The Formula for Force

The specific formula for force is: F=ma + cv + kx

  • F= Force – Power of the punch
  • m= Mass – Weight of weapon
  • a= Acceleration – How quickly the weapon increases in velocity
  • c = Damping – The weakening of force when two surfaces make contact
  • v= Velocity – How fast the weapon is moving
  • x= Displacement – How far the weapon is moving along a vector
  • k= stiffness – How rigid the weapon is (support)
  • Vector – Line the fist travels along
  • A deviation from the vector will cause a loss of power

By Peter Harrison (originally posted to Flickr as Block and Punch) [CC BY 2.0 (http://creativecommons.org/licenses/by/2.0)], via Wikimedia Commons

By Peter Harrison (originally posted to Flickr as Block and Punch) [CC BY 2.0 (http://creativecommons.org/licenses/by/2.0)], via Wikimedia Commons

It should be noted that velocity is displacement – how far the weapon travels – and the time it takes to travel. Acceleration is a change in velocity and the time it takes to achieve final velocity. The force of the fist is its mass and its acceleration. The pressure of the punch is the force of the weapon and the striking area of the weapon – a smaller striking area will have greater pressure. The force of pressure is greater when the surface area of the weapon is smaller because the smaller object is pushed into a smaller area; imagine pushing a thumbtack into a wall; typically it penetrates the wall, something that couldn’t be done with a thumb alone. This can be seen as penetration and is why we kick, for instance, using the ball of the foot or the heel. Of course, you can have greater impact with a bigger weapon, but the penetration won’t be the same. This, also, is where mass, or weight, comes into play; more weight, more impact: A wooden baseball bat is going to hurt more than a plastic bat. Also, this is why you must use body mechanics to create power; turning your body into a punch, dropping your weight into a strike, moving the body forward into a punch, etc.

Distance is how far a weapon travels. Speed is the distance it moves, including if it strays from it’s path (a deviation from the vector), and the time it takes to hit its target.

Notice that damping – weakening of force after impact (see above) – causes a loss of power. This is one reason when a fighter punches and hits an object (a target on the opponent), he or she will re-chamber and hit again along the same path or choose another path or use the other fist, leg, etc. In other words, the process of building up power must start all over again, in some form. Of course, this is also why a block will weaken impact, even if “some” of the punch gets through to its target. Many things could dampen the punch. Being underwater, for instance.

Stiffness (again, see above) is another principle that is revealing to look at: This principle explains why strikes must have support or leverage of some kind to be effective. You must anchor part of the arm to the body to give it support or even use the other hand to support the arm of the striking hand. There are various ways to lend support or leverage, but you get the idea.

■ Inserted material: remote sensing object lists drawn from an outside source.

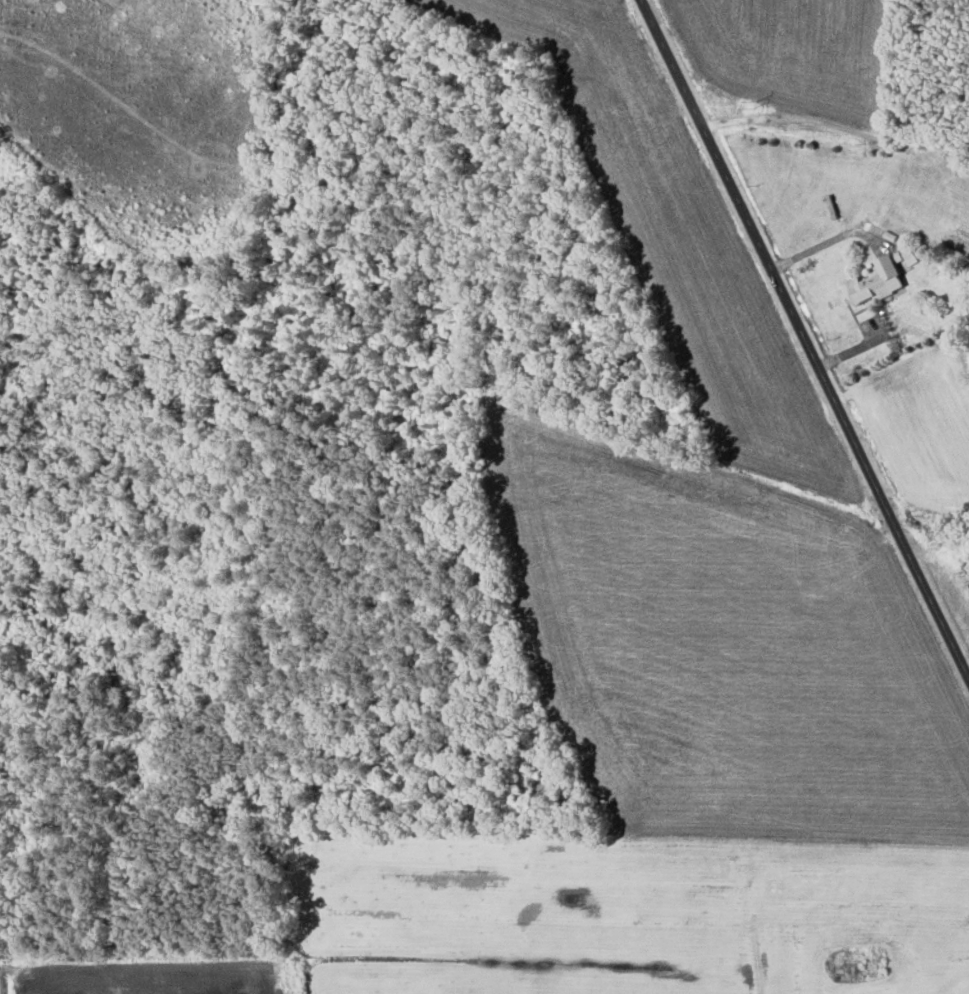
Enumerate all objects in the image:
power tower: (753, 103)
road: (829, 240)
building: (880, 279)
road: (807, 342)
building: (874, 968)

By Denis Gustavo [CC BY 2.0 (http://creativecommons.org/licenses/by/2.0)], via Wikimedia Commons

By Denis Gustavo [CC BY 2.0 (http://creativecommons.org/licenses/by/2.0)], via Wikimedia Commons

Noticeably, all of these principles point to time and distance. Basically, the amount of distance a weapon travels, plus the amount of time it takes to travel, determine the power of a punch. Other factors, as mentioned, enter into it; how well supported the strike is by the rest of the body, for instance; what path the strike travels along; the weight of the weapon.

Therefore, angle, path, mass, speed and travel all factor into the power behind your punch.